[Late OE. wordiʓ, f. WORD sb. + -iʓ, -Y1.]

1

  1.  Full of or abounding in words. a. Of speech or writing: Consisting of or containing many words; = VERBOSE 1.

2

c. 1100.  Aldhelm Gloss., in Napier, O. E. Glosses, 38/1416. Uerbosa, wordiʓ.

3

1382.  Wyclif, 1 Cor., Prol. Wordy eloquence of philosophie.

4

1641.  Bp. Hall, Answ. Vind. Smect., 103. In this their wordy, and wearisome Volume.

5

1713.  Rowe, Jane Shore, III. i. To deal in wordy Compliment is much against the Plainness of my Nature.

6

1778.  Bp. Lowth, Transl. Isaiah, Prelim. Diss. p. lxviii. The Chaldee Paraphrase … often wanders from the Text in a wordy allegorical explanation.

7

1853.  Hallam, Mid. Ages (ed. 10), ii. Note 5. I. 297. If the Franks scorned the complex and wordy jurisprudence of Rome.

8

a. 1873.  Lytton, Pausanias, i. (1876), 49. The Athenian fashion of wordy boasting.

9

1877.  Kinglake, Crimea (1880), VI. ix. 309. This despatch was beyond measure wordy.

10

  b.  Of a person: Using an excess of words; = VERBOSE 2; occas. garrulous, talkative.

11

1382.  Wyclif, Job xvi. 21. My woordi frendis [1388 ful of wordis].

12

1483.  Cath.
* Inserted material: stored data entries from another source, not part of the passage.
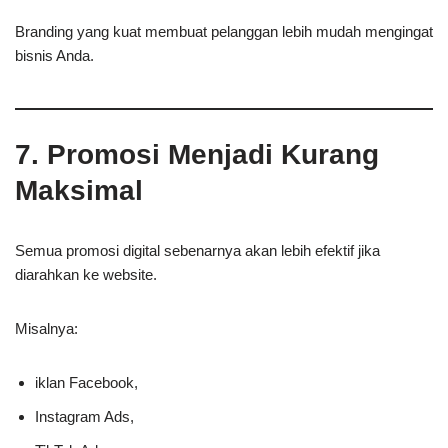
Branding yang kuat membuat pelanggan lebih mudah mengingat
bisnis Anda.
7. Promosi Menjadi Kurang
Maksimal
Semua promosi digital sebenarnya akan lebih efektif jika
diarahkan ke website.
Misalnya:
iklan Facebook,
Instagram Ads,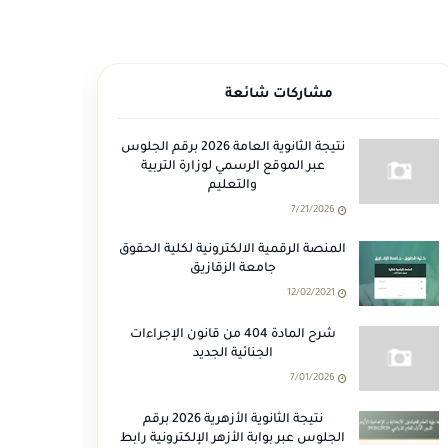
مشاركات شائعة
نتيجة الثانوية العامة 2026 برقم الجلوس
عبر الموقع الرسمي لوزارة التربية
والتعليم
7/21/2026
المنصة الرقمية الالكترونية لكلية الحقوق
جامعة الزقازيق
12/02/2021
شرح المادة 404 من قانون الإجراءات
الجنائية الجديد
7/01/2026
نتيجة الثانوية الأزهرية 2026 برقم
الجلوس عبر بوابة الأزهر الإلكترونية رابط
Angl., 423/2. Wordy, verbosus, & cetera; vbi Chaterer.

13

1636.  Sir R. Baker, Cato Variegatus, 9. Words against wordy men, thou must not vse.

14

1712.  Steele, Spect., No. 448, ¶ 1. Phocion, beholding a wordy Orator, while he was making a magnificent Speech to the People.

15

1854.  R. S. Surtees, Handley Cr., xiv. (1901), I. 106. The barber’s pretty but rather wordy wife.

16

1881.  Stevenson, Virg. Puerisque, 80. A wordy, prolegomenous babbler.

17

  † 2.  Skilled in the use of words. Obs. rare.

18

1603.  J. Davies (Heref.), Microcosmos, Wks. (Grosart), I. 80/1. Be he a Pleader, and a wordie Man. Ibid. (1609), Hum. Heav. on Earth, II. lxviii. Some wordy-men, by words, sought worthinesse.

19

1680.  Otway, Orphan, IV. vii. You talk to me in Parables, Chamont; You may have known that I’m no wordy Man.

20

  3.  Consisting or expressed in words; of words; verbal. Now chiefly in phr. wordy war. (Often with mixture of sense 1 a.)

21

1627.  W. Sclater, Expos. 2 Thess. (1629), 129. Intrusion on Gods Prerogatiues royall is rather in facts, then wordy profession.

22

1685.  Baxter, Paraphr. N. T., James ii. 14. Is not a meer wordy Profession an unprofitable thing to your selves…? Will … saying you believe, profit to Salvation, if you … live not according to the Gospel?

23

1715.  Rowe, Lady Jane Gray, I. i. These Clergy Quarrels, These wordy Wars of proud ill-manner’d Schoolmen.

24

1741.  B. Franklin, Poor Richard (1890), 111. He that talks much, talks in vain; We from the wordy torrent fly.

25

1791.  Cowper, Iliad, II. 463. All that wordy tempest for a girl.

26

1814.  Byron, Lara, I. xxiii. To mar The mirthful meeting with a wordy war.

27

1860.  Tennyson, Sea Dreams, 31. When the wordy storm Had ended.